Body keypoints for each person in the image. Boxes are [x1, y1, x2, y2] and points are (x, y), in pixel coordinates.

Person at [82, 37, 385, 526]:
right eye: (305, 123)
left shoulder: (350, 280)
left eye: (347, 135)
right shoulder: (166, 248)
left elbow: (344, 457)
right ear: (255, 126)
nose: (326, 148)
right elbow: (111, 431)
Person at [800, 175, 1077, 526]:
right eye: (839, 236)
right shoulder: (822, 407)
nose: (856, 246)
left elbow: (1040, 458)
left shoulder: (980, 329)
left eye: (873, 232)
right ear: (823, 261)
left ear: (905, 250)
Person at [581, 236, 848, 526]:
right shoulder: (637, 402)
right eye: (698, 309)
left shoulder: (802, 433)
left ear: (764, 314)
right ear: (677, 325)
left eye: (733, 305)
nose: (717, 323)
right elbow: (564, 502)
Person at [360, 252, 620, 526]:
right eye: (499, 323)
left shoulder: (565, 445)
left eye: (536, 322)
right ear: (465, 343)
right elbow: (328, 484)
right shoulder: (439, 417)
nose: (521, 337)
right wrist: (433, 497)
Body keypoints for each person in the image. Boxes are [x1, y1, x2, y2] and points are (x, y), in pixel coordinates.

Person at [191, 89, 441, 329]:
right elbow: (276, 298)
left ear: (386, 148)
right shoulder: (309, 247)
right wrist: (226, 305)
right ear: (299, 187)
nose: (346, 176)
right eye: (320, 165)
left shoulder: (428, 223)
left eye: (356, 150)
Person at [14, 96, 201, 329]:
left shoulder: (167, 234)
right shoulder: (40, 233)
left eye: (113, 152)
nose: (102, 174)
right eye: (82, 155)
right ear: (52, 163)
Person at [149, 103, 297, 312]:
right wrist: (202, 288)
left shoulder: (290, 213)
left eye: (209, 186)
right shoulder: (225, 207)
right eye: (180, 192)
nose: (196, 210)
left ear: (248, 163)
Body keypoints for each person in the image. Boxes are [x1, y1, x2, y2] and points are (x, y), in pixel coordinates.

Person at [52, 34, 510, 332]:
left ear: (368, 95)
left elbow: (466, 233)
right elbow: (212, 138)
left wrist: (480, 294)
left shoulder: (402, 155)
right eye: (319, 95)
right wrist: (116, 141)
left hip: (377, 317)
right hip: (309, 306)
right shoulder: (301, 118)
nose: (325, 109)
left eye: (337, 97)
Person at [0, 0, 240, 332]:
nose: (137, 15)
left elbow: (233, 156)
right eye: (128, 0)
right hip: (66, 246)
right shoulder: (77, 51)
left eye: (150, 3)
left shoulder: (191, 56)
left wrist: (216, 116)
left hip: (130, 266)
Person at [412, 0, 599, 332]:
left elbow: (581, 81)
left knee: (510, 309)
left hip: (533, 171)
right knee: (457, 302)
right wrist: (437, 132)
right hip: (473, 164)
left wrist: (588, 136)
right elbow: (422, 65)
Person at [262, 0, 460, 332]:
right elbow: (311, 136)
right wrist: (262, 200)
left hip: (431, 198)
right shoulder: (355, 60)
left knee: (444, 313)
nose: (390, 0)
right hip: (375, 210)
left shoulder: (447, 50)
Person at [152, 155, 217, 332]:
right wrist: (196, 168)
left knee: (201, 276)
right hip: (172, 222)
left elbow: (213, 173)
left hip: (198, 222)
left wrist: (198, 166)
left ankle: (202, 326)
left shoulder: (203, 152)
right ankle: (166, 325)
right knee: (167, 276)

◆ ◆ ◆

Give back, unchanged, the run of lines in the listing above that begins at the line containing "left elbow: (233, 156)" and ends at the line containing "left knee: (510, 309)", both included.

• Result of the task:
left elbow: (233, 156)
right eye: (128, 0)
right hip: (66, 246)
right shoulder: (77, 51)
left eye: (150, 3)
left shoulder: (191, 56)
left wrist: (216, 116)
left hip: (130, 266)
Person at [412, 0, 599, 332]:
left elbow: (581, 81)
left knee: (510, 309)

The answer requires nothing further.